Como vemos, además de las diferencias en las causas, la vaginosis bacteriana y la candidiasis tienen distintos síntomas. En la VB nos enteramos, principalmente, por el fuerte olor del flujo vafinal, y en el caso de la candidiasis, por ese molesto picor e inflamación. Los tratamientos también son diferentes:

- La vaginosis bacteriana, al ser producida por una bacteria, precisará del tratamiento con antibióticos específicos, como el metronidazol, clindamicina o tinidazol. Algunos de estos medicamentos se pueden tomar vía oral o aplicar con un gel.

- La candidiasis vaginal, en cambio, se trata con un medicamento antifúngico, es decir, que ataque a los hongos. Se pueden encontrar en forma de comprimidos orales, geles o supositorios/óvulos que se introducen en la vagina. Algunos de estos medicamentos son el fluconazol, Clotrimazol o Itroconazol.

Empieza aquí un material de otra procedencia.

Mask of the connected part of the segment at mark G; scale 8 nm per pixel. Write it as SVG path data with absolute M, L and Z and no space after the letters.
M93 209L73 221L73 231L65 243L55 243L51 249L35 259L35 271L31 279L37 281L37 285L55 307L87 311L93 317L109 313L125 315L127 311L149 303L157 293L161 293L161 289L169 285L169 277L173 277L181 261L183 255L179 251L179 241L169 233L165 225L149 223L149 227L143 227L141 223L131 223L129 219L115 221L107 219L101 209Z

Para tratar estos tipos de vaginitis, es mejor acudir al médicoPara tratar estos tipos de vaginitis, es mejor acudir al médico

En cualquiera de los casos, y aunque los medicamentos para la candidiasis se pueden comprar sin receta en las farmacias, es necesario que ante la presencia de alguno de estos síntomas acudas a tu médico. Él o ella te indicará cuál es el tratamiento adecuado, cuánto tiempo aplicarlo y cómo prevenir nuevos episodios. A veces es común que al poco tiempo se tengan de nuevo estas infecciones, sobre todo la vaginosis bacteriana, pero con paciencia y tratamiento, no volverá a molestarnos más.

Para tratar estos tipos de vaginitis, es mejor acudir al médico y recibir tratamiento farmacológico que emplear remedios caseros. Si optamos por estos segundos, no siempre está probada su eficacia, y además lo que haremos será estar varios días con la molestia, teniendo quizá que ir igualmente al médico. Ante una emergencia (fin de semana, falta de disponibilidad en tu centro de salud), consulta con un farmacéutico qué puedes tomar.